It wasn’t until the 1970s that the concept of “sexual harassment” in the workplace was invented – and not until 1986 that the idea would have any legal force in the UK. Tabloid sub-editors heralded a “war” on “office romeos”, “would-be Casanovas” and “bottom pinchers”, and commentators fretted about a decline in office romance, and whether “normal” male behaviour was being pathologised. Any transformation in attitudes, however, was slow to follow. In one case in 1989, a US judge ruled that being forced to rootle around for change in the pockets of a senior colleague should not distress any “reasonable woman”.
Since then, women’s workplace rights have advanced in convulsions, each new revolution a challenge to the idea that everything was resolved at the last one. “Is office harassment really a thing of the past?” asked the Guardian in 2012, in the wake of Jimmy Savile revelations, confronting a widespread assumption.

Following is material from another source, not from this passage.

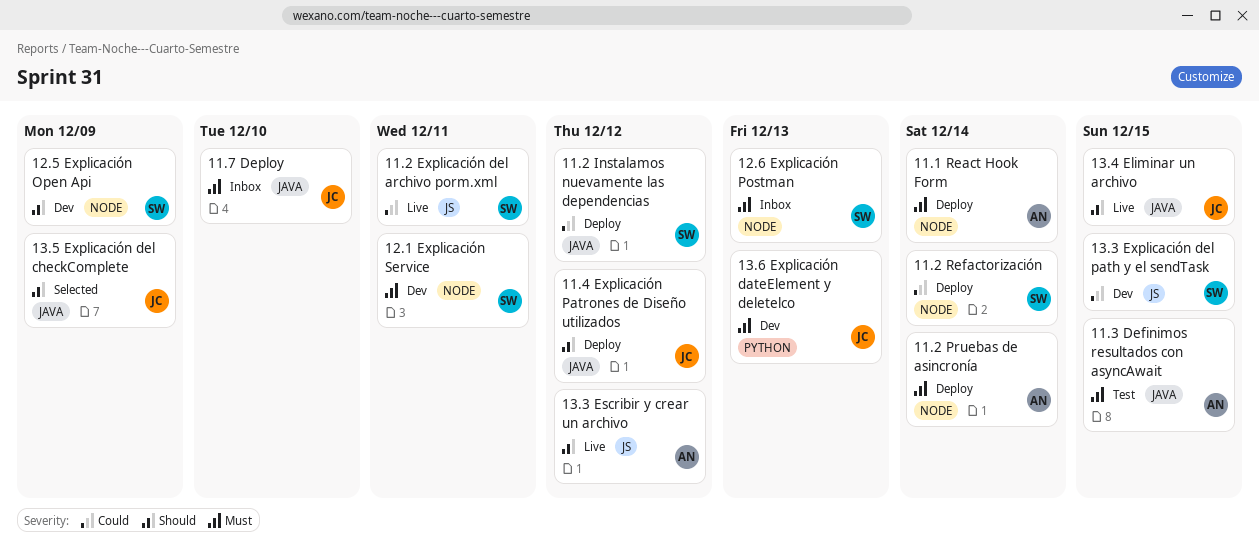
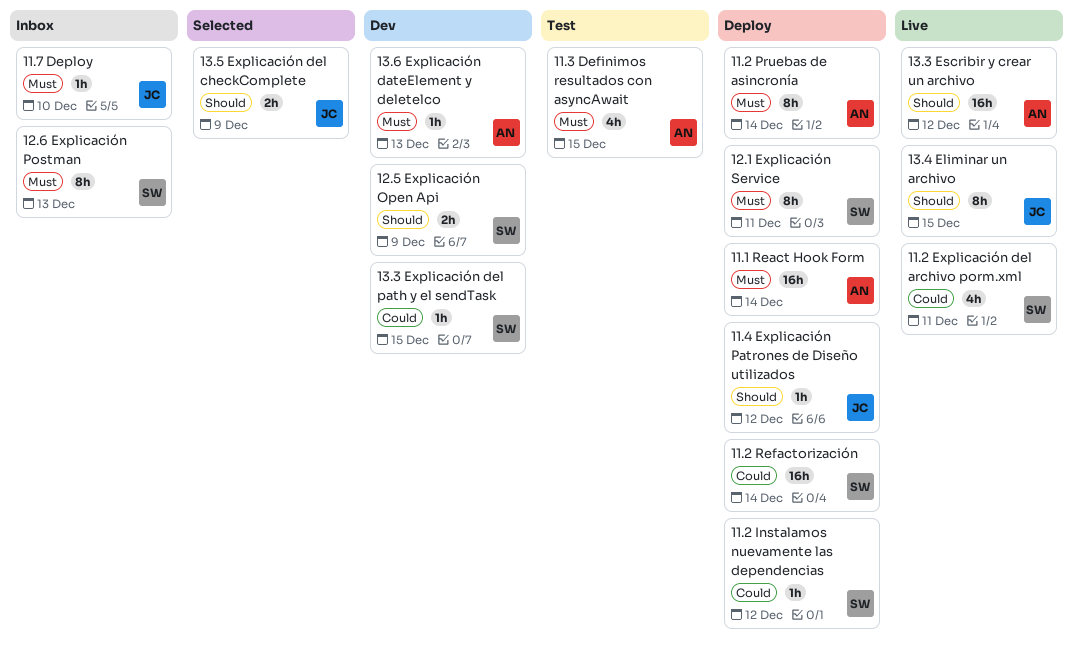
12.1 Explicación Service, status: Dev -> Deploy
13.6 Explicación dateElement y deletelco, owner: JC -> AN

MeToo produced a similar shock to sensibilities but since then, the media has focused on the backlash, and problems faced by young men as women become more politicised and achieve more at work. But are we due another reckoning?
That was the argument made last week – at least when it comes to the bar. A widespread investigation led by Harriet Harman revealed “systematic sexual harassment and bullying” towards junior barristers, often from a “cohort of untouchables” among their seniors. About 44% of those surveyed said they had experienced or observed this behaviour.

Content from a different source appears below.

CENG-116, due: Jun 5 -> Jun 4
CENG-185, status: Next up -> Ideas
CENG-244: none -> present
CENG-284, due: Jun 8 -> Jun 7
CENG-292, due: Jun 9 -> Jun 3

The individual cases – taken from more than 170 submissions – are shocking. One woman was asked by a senior colleague if she liked “sadomasochistic sexual acts”. She said: “He got my mobile number and messaged me, asking me to go out with him.” Another claimed a male barrister had offered to pay for her training course if she slept with him, only to grow hostile when she refused. “Often the same senior members of the profession who are happy to sexually exploit junior members will later complain that those junior members ‘slept their way to the top’,” she said.
The idea that the staid legal profession is rife with sexual discrimination may surprise some.But junior clerks were groped by silks and pupil barristers told by clerks that they needed to sleep with them to get work. “It should be made clear that it is serious misconduct to trawl for sex on LinkedIn,” Harman felt moved to warn the profession.
MeToo drew attention to the casting couch sleaze of Hollywood. The New York Times reported that around 200 powerful men lost their jobs after MeToo. A report by the CIPD, which sets HR standards, finds the movement made workers more confident over speaking up about sexual bullying. So is harassment still endemic at work?
This is hard to answer because so little data has been gathered – a telling fact. In many countries, including Britain, this kind of comprehensive reporting is only just beginning. In a 2018 Women and Equalities Committee report, the authors wrote that the government has “left it to others to collect data”, and there was “no way of knowing whether the incidence of sexual harassment is increasing or decreasing”. A study this year by the London School of Economics stated that “no central, reliable measures of sexual harassment existed before 2017-18”. Add to this that higher levels of such reports might indicate one of two things: that more people feel able to come forward with their complaints, or that harassment has worsened. Long-term trends – and past initiatives – are hard to assess.
What we can deduce, however, is that some workplaces will resist change. There is clear evidence that things are worse for women in male-dominated jobs such as at the bar, where nearly 80% of KCs, the peak of the profession, are male.
Lady Harman’s findings echo wider studies. Research from Sweden, for example, shows female engineers (35%) and college professors (28%) reported more harassment, as, to a lesser extent, did men in female-dominated workplaces such as nursing (17%) and social work (14%).
A focus on getting more women into higher status jobs and an influx of young women into previously male professions are likely to erode this problem. More men in female-coded jobs may help too.
But other triggers for sexual harassment may be getting worse over time. The TUC has found that the rise of casual work has made people less able to take action against a colleague or employer for fear of repercussions. That might explain the fact that about 69% of women in manufacturing and 67% of women in hospitality and leisure, where the gig economy has become fundamental, have reported sexual harassment. Women on zero hours contracts were 75% more likely to have been victims than women on other contracts.
According to the CIPD, it is the public sector – not the private – in which workers feel least supported in preventing sexual harassment. Several academic studies have found that women in supervisory roles, rather than employees, are more likely to experience sexual harassment by managers, possibly because their status constitutes a threat. Harman’s report provides strong evidence that the problem lies within steep power hierarchies – where one individual has inordinate control over a junior’s career.
Changing big structures will be tricky, or at least slow. Employers are left tinkering round the edges. Harman’s solutions are familiar: a better and more independent complaints scheme (which has failed to change a troubling culture in Westminster), anti-sexual harassment training (these training programmes rarely work and can backfire), and banning relationships between barristers and junior staff. But it’s a start.
More official data would help: government conducted one big survey in 2020 and should make this a regular effort. Meanwhile, people at the top of certain industries and professions – those with few women in senior roles, low job security, steep hierarchies – would do well to take a hard look at their workplaces: a harassment scandal is unlikely to be far away.